### To do
Reproduce from the records below, with no pictures, exactly the lines between the one containing "24 derecede bebek üşür mü ?" and the one containing "Читать свежий выпуск", inclusive.

(Page images and extracted text)
==========
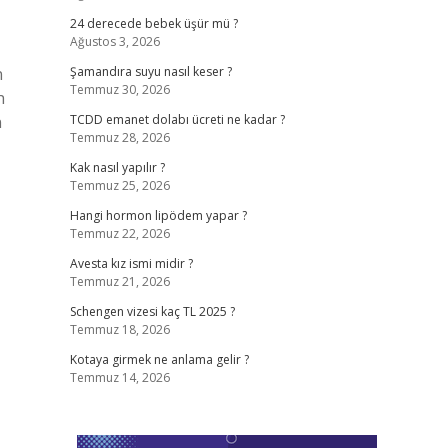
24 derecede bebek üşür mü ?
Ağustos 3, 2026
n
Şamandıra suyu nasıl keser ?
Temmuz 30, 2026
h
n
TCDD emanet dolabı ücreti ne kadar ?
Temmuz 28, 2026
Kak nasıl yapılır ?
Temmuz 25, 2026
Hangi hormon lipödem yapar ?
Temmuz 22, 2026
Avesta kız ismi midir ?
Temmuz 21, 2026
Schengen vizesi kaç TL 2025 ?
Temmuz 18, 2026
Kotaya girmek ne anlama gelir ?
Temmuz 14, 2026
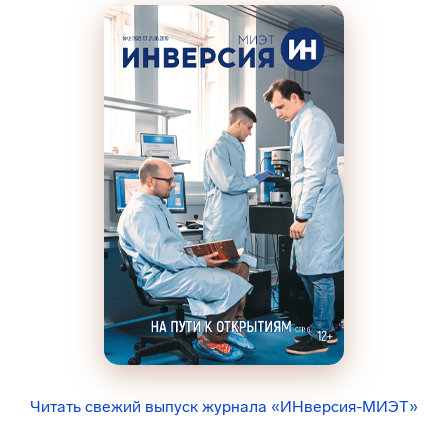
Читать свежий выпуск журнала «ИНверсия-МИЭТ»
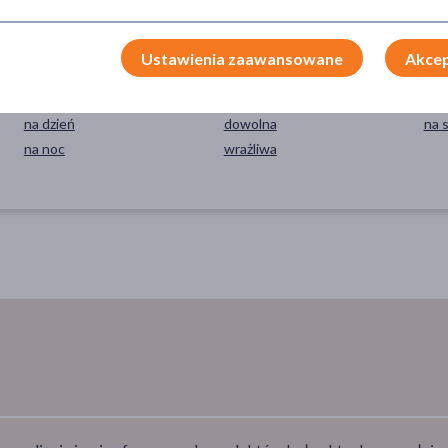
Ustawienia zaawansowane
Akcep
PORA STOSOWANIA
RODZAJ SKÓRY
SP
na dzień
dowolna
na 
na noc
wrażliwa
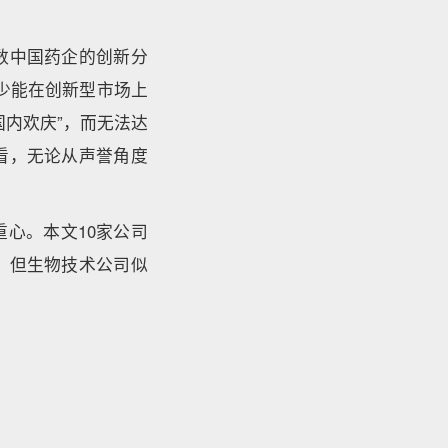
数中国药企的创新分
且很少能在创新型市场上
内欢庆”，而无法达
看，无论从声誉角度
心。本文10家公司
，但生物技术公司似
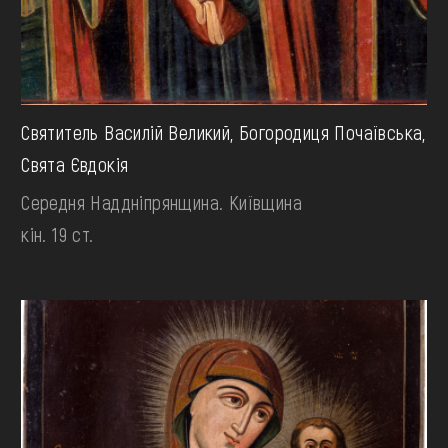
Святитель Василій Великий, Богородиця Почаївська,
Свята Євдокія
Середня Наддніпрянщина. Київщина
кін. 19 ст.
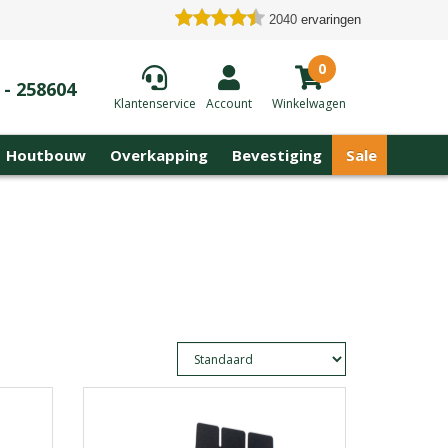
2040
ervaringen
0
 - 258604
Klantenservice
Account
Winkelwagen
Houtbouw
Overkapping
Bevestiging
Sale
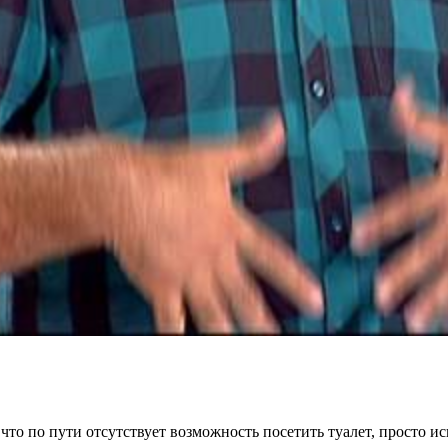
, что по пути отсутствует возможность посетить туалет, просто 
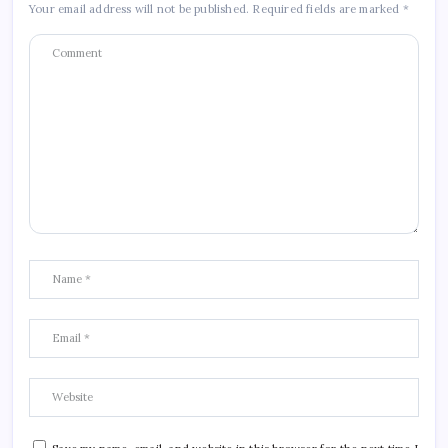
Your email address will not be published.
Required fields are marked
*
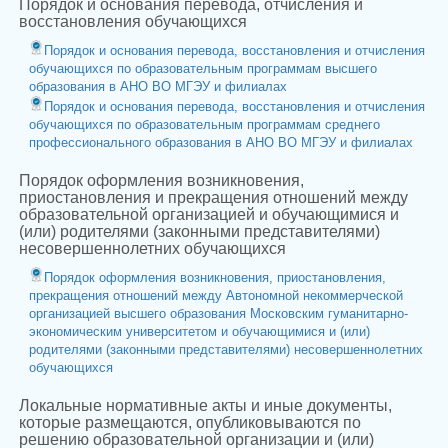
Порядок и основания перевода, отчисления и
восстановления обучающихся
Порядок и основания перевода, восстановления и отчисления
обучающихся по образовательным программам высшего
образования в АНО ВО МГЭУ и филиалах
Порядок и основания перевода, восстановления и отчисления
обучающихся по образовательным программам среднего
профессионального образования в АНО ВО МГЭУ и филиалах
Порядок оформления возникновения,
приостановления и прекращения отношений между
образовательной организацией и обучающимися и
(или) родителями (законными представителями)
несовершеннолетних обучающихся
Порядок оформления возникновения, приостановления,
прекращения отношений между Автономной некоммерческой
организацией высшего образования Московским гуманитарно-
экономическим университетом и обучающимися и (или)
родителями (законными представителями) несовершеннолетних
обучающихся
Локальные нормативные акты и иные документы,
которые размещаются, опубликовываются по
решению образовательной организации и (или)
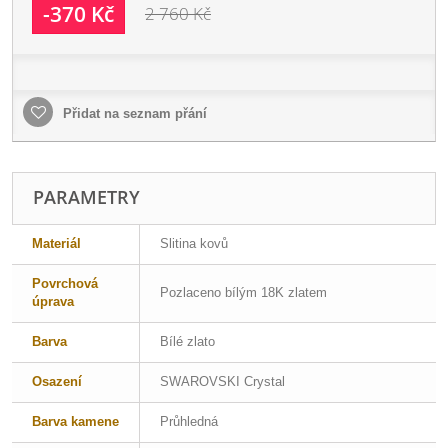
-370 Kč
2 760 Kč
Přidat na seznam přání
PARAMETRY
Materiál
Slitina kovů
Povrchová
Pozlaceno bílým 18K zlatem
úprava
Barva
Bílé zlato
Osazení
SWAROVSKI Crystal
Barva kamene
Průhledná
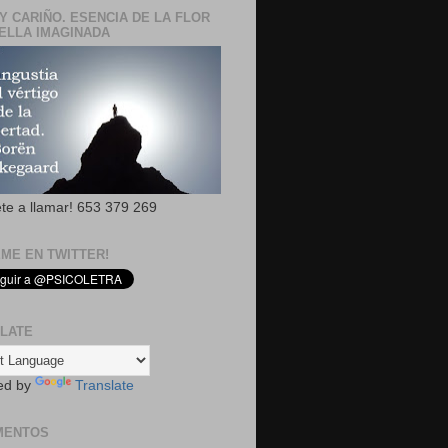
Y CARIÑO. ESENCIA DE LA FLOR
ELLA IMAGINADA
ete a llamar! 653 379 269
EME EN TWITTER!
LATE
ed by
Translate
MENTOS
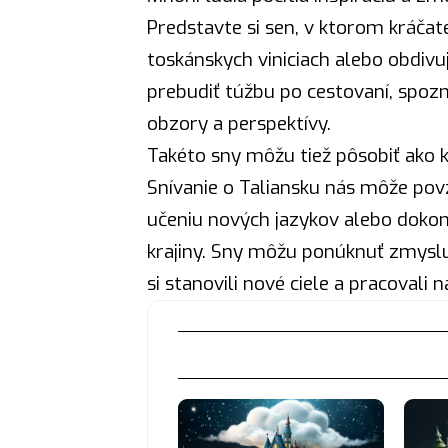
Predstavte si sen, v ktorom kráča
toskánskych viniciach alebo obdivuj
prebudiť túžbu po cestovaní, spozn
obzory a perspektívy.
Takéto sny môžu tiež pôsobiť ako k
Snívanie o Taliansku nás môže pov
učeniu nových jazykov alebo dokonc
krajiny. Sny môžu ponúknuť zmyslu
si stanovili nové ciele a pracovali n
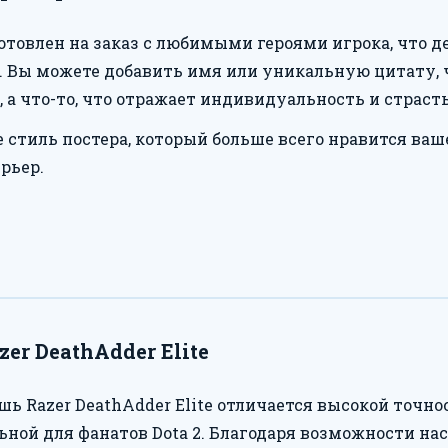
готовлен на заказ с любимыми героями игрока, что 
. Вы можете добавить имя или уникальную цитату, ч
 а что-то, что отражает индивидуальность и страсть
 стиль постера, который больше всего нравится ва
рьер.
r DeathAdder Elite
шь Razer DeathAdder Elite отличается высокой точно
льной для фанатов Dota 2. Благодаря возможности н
==========
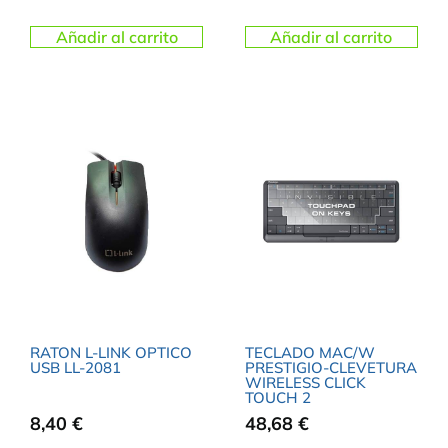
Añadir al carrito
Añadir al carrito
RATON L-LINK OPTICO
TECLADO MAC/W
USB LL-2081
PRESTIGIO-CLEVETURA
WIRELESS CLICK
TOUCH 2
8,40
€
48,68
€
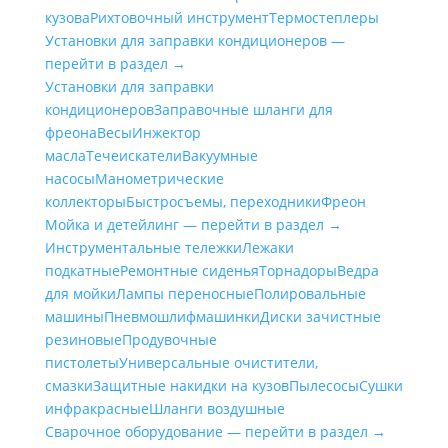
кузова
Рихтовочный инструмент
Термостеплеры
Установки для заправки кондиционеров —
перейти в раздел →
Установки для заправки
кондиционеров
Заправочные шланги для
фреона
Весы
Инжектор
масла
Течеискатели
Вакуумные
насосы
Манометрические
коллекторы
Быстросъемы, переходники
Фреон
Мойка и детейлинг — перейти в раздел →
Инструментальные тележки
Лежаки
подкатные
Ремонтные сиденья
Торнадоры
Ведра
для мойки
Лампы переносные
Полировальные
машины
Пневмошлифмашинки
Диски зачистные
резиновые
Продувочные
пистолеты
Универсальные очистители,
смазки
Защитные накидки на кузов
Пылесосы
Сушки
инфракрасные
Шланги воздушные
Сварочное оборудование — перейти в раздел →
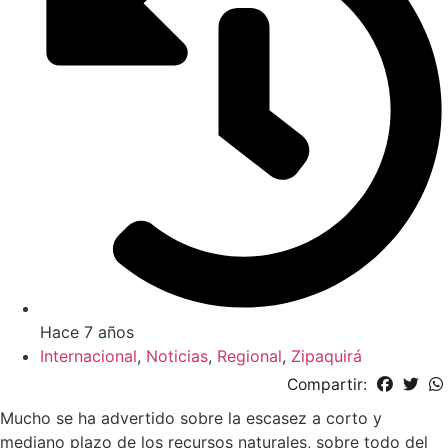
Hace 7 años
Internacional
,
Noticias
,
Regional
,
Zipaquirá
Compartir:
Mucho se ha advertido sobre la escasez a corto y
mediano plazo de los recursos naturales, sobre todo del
==========
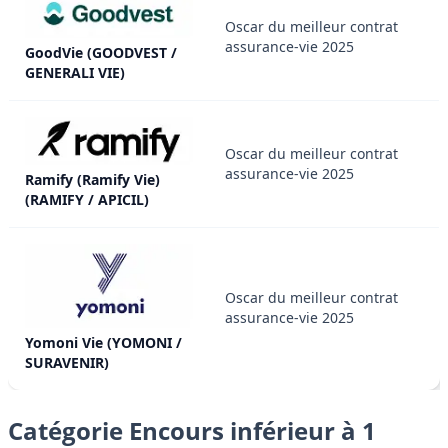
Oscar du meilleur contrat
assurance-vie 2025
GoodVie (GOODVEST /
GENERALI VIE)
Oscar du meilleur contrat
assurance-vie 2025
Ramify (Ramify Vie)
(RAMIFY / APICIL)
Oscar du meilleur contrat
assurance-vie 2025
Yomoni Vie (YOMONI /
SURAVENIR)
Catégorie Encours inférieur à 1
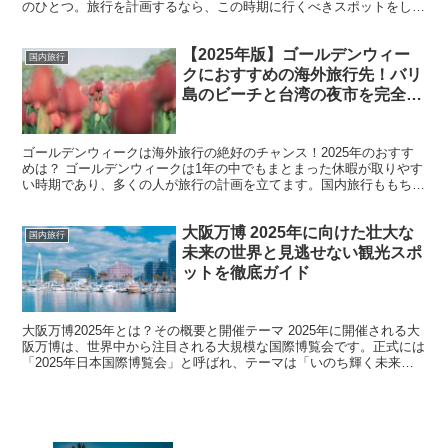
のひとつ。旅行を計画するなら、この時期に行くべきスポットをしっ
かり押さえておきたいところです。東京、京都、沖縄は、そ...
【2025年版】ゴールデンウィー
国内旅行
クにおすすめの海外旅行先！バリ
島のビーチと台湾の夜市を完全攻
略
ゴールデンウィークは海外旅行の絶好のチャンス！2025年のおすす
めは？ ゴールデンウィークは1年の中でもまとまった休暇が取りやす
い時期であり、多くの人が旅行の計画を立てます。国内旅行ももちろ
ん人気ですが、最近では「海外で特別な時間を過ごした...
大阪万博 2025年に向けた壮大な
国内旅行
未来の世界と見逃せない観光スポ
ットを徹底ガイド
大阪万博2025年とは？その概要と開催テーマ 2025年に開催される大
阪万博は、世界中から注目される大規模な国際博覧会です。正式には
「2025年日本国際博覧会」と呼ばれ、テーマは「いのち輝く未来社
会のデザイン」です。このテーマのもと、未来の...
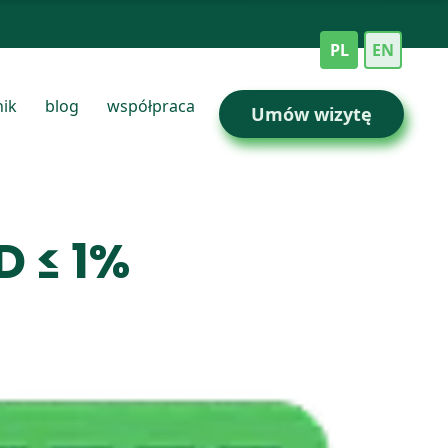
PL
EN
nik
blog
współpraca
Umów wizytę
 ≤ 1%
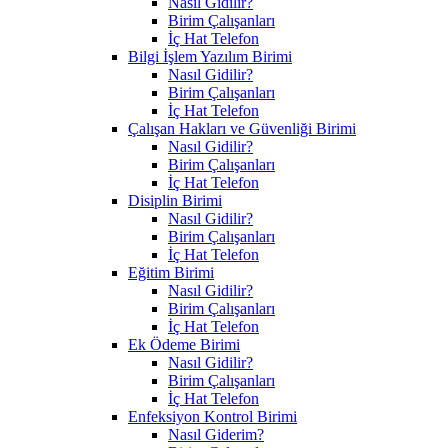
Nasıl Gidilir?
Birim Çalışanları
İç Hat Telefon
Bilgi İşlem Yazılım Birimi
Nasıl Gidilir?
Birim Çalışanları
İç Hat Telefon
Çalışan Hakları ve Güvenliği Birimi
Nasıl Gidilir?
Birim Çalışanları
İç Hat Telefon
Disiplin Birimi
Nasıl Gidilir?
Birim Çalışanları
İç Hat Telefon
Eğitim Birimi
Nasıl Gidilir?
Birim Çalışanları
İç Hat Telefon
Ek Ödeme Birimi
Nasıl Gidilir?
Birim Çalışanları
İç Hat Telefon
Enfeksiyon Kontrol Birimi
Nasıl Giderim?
==========
### Exercise output
24 derecede bebek üşür mü ?
Ağustos 3, 2026
n
Şamandıra suyu nasıl keser ?
Temmuz 30, 2026
h
n
TCDD emanet dolabı ücreti ne kadar ?
Temmuz 28, 2026
Kak nasıl yapılır ?
Temmuz 25, 2026
Hangi hormon lipödem yapar ?
Temmuz 22, 2026
Avesta kız ismi midir ?
Temmuz 21, 2026
Schengen vizesi kaç TL 2025 ?
Temmuz 18, 2026
Kotaya girmek ne anlama gelir ?
Temmuz 14, 2026
Читать свежий выпуск журнала «ИНверсия-МИЭТ»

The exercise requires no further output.